§ **Description of the task**
Render the lines from the one containing "class: Squamata" through the last line as a two-column CSV with columns named field and value. Give one row per line, with each entry in a single quoted field and line breaks turned into spaces, and leave the pictures out.

§ **Data entries**
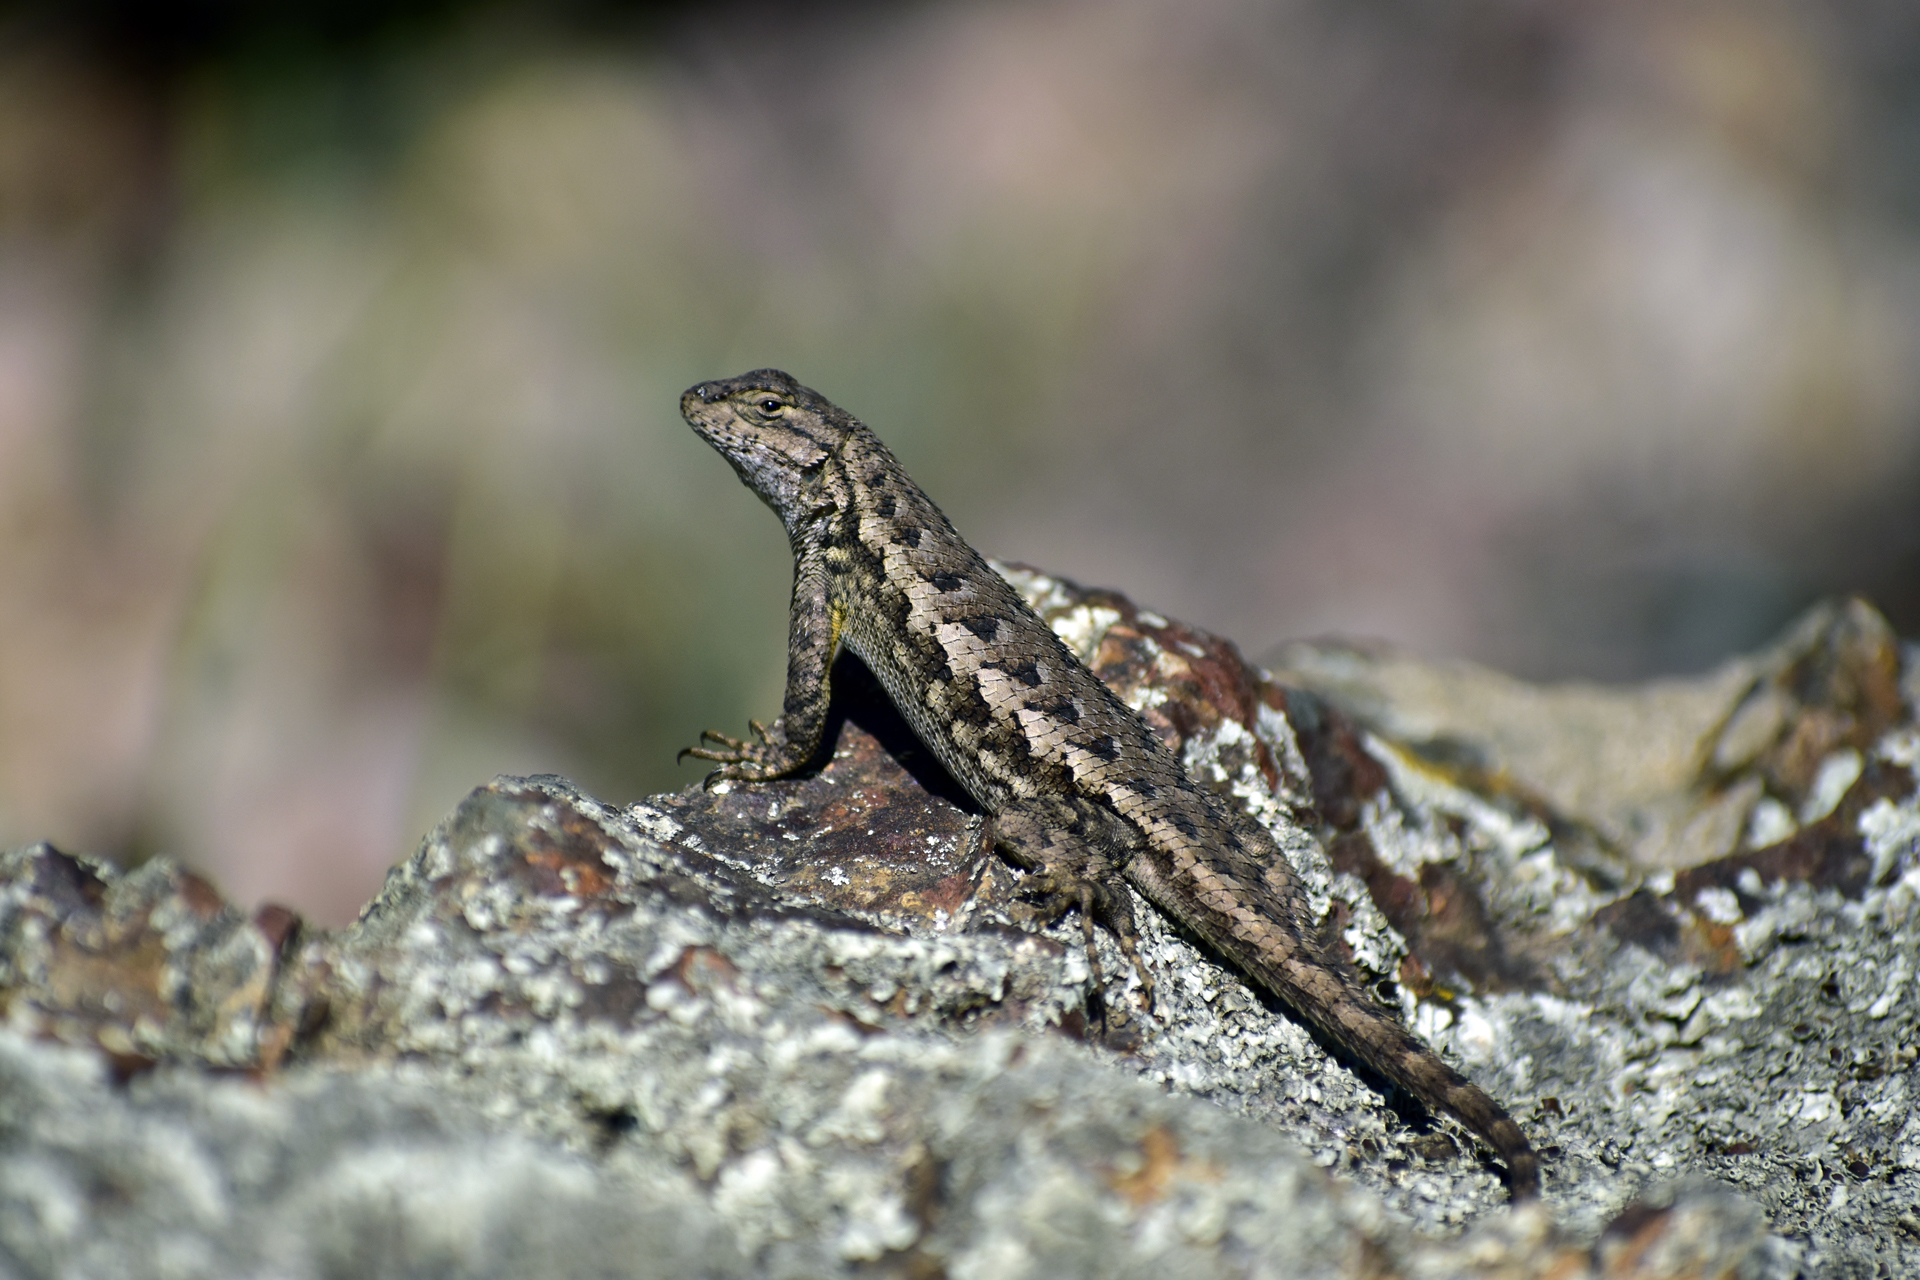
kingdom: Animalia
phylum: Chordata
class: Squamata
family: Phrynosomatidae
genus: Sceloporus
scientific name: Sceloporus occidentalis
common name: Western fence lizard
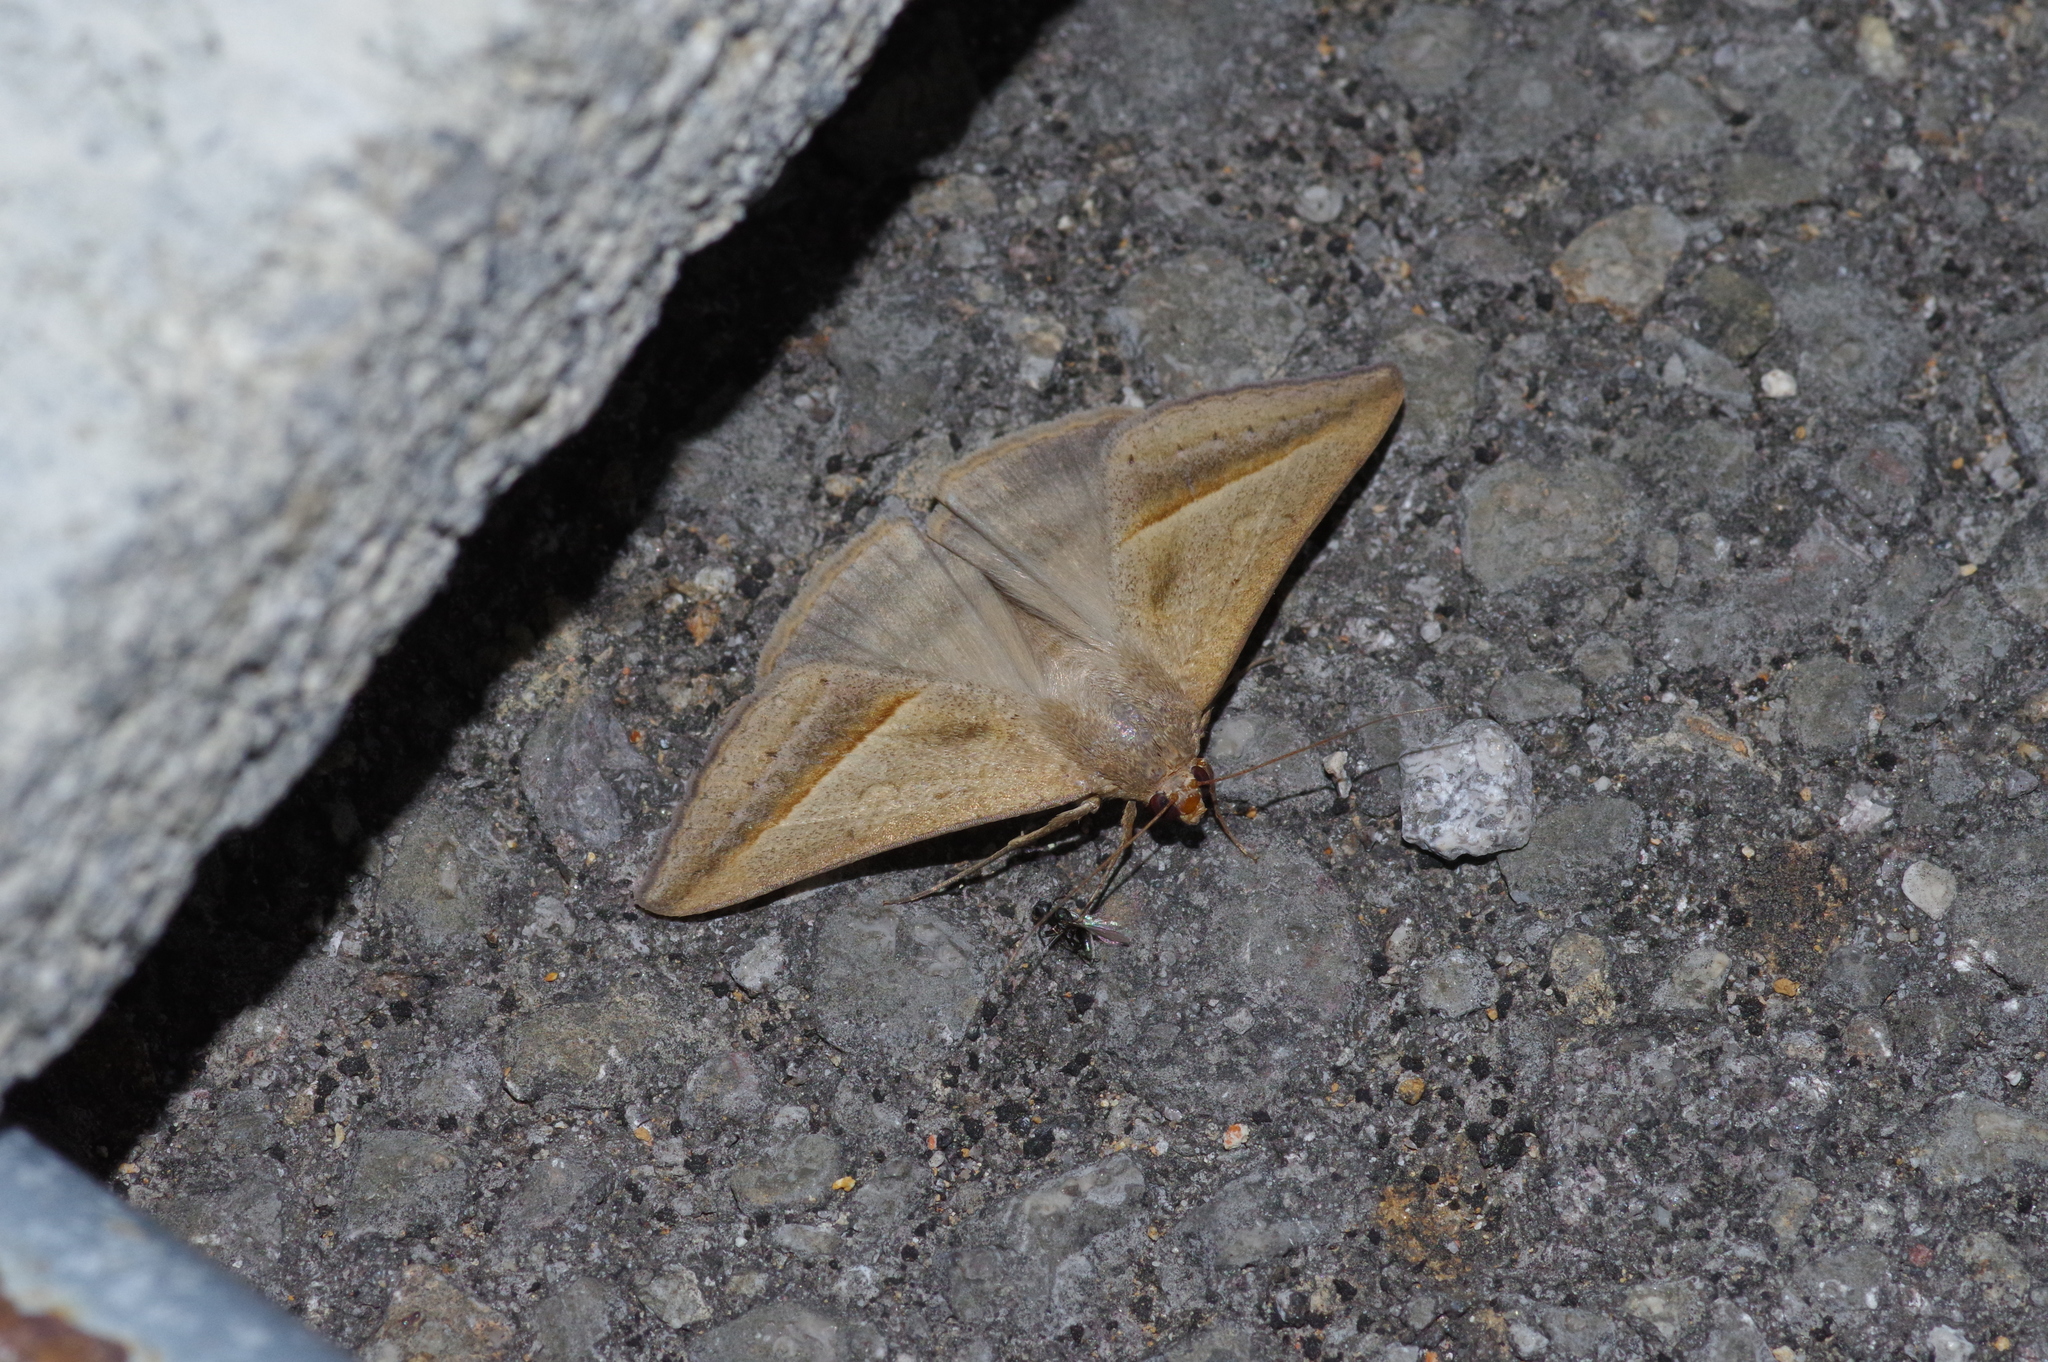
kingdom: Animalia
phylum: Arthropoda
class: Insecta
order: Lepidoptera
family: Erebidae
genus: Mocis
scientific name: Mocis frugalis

§ **Written answer**
field,value
"class:","Squamata"
"family:","Phrynosomatidae"
"genus:","Sceloporus"
"scientific name:","Sceloporus occidentalis"
"common name:","Western fence lizard"
"kingdom:","Animalia"
"phylum:","Arthropoda"
"class:","Insecta"
"order:","Lepidoptera"
"family:","Erebidae"
"genus:","Mocis"
"scientific name:","Mocis frugalis"